** begin Data **

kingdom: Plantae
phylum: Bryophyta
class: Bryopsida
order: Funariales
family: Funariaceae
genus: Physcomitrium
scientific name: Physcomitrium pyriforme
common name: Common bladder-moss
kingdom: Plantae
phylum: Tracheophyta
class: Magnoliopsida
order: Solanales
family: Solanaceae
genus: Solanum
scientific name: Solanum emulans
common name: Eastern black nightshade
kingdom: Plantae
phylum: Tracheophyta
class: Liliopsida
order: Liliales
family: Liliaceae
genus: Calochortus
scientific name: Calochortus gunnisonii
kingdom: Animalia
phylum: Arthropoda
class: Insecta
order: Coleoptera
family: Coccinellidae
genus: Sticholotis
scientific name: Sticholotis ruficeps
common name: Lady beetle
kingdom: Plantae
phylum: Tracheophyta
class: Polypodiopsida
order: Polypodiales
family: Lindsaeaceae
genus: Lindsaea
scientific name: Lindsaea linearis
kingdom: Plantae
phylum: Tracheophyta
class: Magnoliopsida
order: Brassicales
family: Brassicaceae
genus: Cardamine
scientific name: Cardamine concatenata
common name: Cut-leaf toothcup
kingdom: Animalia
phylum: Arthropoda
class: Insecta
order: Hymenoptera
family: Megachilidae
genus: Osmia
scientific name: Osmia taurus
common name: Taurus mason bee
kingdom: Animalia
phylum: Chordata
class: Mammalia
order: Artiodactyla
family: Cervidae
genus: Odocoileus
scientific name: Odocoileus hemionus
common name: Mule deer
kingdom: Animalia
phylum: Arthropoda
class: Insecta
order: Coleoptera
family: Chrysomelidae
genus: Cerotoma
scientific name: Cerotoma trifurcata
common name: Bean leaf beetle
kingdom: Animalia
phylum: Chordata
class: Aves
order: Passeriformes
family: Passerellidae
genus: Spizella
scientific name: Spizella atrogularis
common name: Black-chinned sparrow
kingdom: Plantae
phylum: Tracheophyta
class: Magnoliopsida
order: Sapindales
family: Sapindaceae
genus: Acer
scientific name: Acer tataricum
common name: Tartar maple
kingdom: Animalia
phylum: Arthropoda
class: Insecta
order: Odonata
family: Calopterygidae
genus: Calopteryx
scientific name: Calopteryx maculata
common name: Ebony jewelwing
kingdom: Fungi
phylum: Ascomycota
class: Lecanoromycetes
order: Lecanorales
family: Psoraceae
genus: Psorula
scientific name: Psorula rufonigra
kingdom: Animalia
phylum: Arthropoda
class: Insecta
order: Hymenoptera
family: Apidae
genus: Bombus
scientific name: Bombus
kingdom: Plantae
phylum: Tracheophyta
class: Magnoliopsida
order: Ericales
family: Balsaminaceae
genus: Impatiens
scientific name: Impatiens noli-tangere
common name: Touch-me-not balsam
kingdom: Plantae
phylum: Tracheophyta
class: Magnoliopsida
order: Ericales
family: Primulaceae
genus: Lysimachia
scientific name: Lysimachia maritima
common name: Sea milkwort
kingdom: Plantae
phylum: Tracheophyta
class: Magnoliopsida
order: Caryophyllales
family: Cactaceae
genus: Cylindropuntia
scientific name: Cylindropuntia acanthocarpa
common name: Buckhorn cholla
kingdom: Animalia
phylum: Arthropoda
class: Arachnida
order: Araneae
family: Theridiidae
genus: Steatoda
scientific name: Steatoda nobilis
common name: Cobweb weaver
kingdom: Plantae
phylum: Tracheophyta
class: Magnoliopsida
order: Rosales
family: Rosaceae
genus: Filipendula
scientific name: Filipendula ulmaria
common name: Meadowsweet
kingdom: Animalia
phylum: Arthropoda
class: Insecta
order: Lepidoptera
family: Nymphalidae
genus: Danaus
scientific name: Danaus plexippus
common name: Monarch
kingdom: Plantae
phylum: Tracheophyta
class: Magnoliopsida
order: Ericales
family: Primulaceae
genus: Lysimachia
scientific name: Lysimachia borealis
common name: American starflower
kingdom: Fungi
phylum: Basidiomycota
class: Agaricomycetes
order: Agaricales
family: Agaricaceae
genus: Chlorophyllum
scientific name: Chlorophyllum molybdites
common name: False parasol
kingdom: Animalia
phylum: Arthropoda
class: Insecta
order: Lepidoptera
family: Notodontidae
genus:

** end Data **

**What this task involves**
Copy the lines of the material above word for word.

**Final answer**
kingdom: Plantae
phylum: Bryophyta
class: Bryopsida
order: Funariales
family: Funariaceae
genus: Physcomitrium
scientific name: Physcomitrium pyriforme
common name: Common bladder-moss
kingdom: Plantae
phylum: Tracheophyta
class: Magnoliopsida
order: Solanales
family: Solanaceae
genus: Solanum
scientific name: Solanum emulans
common name: Eastern black nightshade
kingdom: Plantae
phylum: Tracheophyta
class: Liliopsida
order: Liliales
family: Liliaceae
genus: Calochortus
scientific name: Calochortus gunnisonii
kingdom: Animalia
phylum: Arthropoda
class: Insecta
order: Coleoptera
family: Coccinellidae
genus: Sticholotis
scientific name: Sticholotis ruficeps
common name: Lady beetle
kingdom: Plantae
phylum: Tracheophyta
class: Polypodiopsida
order: Polypodiales
family: Lindsaeaceae
genus: Lindsaea
scientific name: Lindsaea linearis
kingdom: Plantae
phylum: Tracheophyta
class: Magnoliopsida
order: Brassicales
family: Brassicaceae
genus: Cardamine
scientific name: Cardamine concatenata
common name: Cut-leaf toothcup
kingdom: Animalia
phylum: Arthropoda
class: Insecta
order: Hymenoptera
family: Megachilidae
genus: Osmia
scientific name: Osmia taurus
common name: Taurus mason bee
kingdom: Animalia
phylum: Chordata
class: Mammalia
order: Artiodactyla
family: Cervidae
genus: Odocoileus
scientific name: Odocoileus hemionus
common name: Mule deer
kingdom: Animalia
phylum: Arthropoda
class: Insecta
order: Coleoptera
family: Chrysomelidae
genus: Cerotoma
scientific name: Cerotoma trifurcata
common name: Bean leaf beetle
kingdom: Animalia
phylum: Chordata
class: Aves
order: Passeriformes
family: Passerellidae
genus: Spizella
scientific name: Spizella atrogularis
common name: Black-chinned sparrow
kingdom: Plantae
phylum: Tracheophyta
class: Magnoliopsida
order: Sapindales
family: Sapindaceae
genus: Acer
scientific name: Acer tataricum
common name: Tartar maple
kingdom: Animalia
phylum: Arthropoda
class: Insecta
order: Odonata
family: Calopterygidae
genus: Calopteryx
scientific name: Calopteryx maculata
common name: Ebony jewelwing
kingdom: Fungi
phylum: Ascomycota
class: Lecanoromycetes
order: Lecanorales
family: Psoraceae
genus: Psorula
scientific name: Psorula rufonigra
kingdom: Animalia
phylum: Arthropoda
class: Insecta
order: Hymenoptera
family: Apidae
genus: Bombus
scientific name: Bombus
kingdom: Plantae
phylum: Tracheophyta
class: Magnoliopsida
order: Ericales
family: Balsaminaceae
genus: Impatiens
scientific name: Impatiens noli-tangere
common name: Touch-me-not balsam
kingdom: Plantae
phylum: Tracheophyta
class: Magnoliopsida
order: Ericales
family: Primulaceae
genus: Lysimachia
scientific name: Lysimachia maritima
common name: Sea milkwort
kingdom: Plantae
phylum: Tracheophyta
class: Magnoliopsida
order: Caryophyllales
family: Cactaceae
genus: Cylindropuntia
scientific name: Cylindropuntia acanthocarpa
common name: Buckhorn cholla
kingdom: Animalia
phylum: Arthropoda
class: Arachnida
order: Araneae
family: Theridiidae
genus: Steatoda
scientific name: Steatoda nobilis
common name: Cobweb weaver
kingdom: Plantae
phylum: Tracheophyta
class: Magnoliopsida
order: Rosales
family: Rosaceae
genus: Filipendula
scientific name: Filipendula ulmaria
common name: Meadowsweet
kingdom: Animalia
phylum: Arthropoda
class: Insecta
order: Lepidoptera
family: Nymphalidae
genus: Danaus
scientific name: Danaus plexippus
common name: Monarch
kingdom: Plantae
phylum: Tracheophyta
class: Magnoliopsida
order: Ericales
family: Primulaceae
genus: Lysimachia
scientific name: Lysimachia borealis
common name: American starflower
kingdom: Fungi
phylum: Basidiomycota
class: Agaricomycetes
order: Agaricales
family: Agaricaceae
genus: Chlorophyllum
scientific name: Chlorophyllum molybdites
common name: False parasol
kingdom: Animalia
phylum: Arthropoda
class: Insecta
order: Lepidoptera
family: Notodontidae
genus:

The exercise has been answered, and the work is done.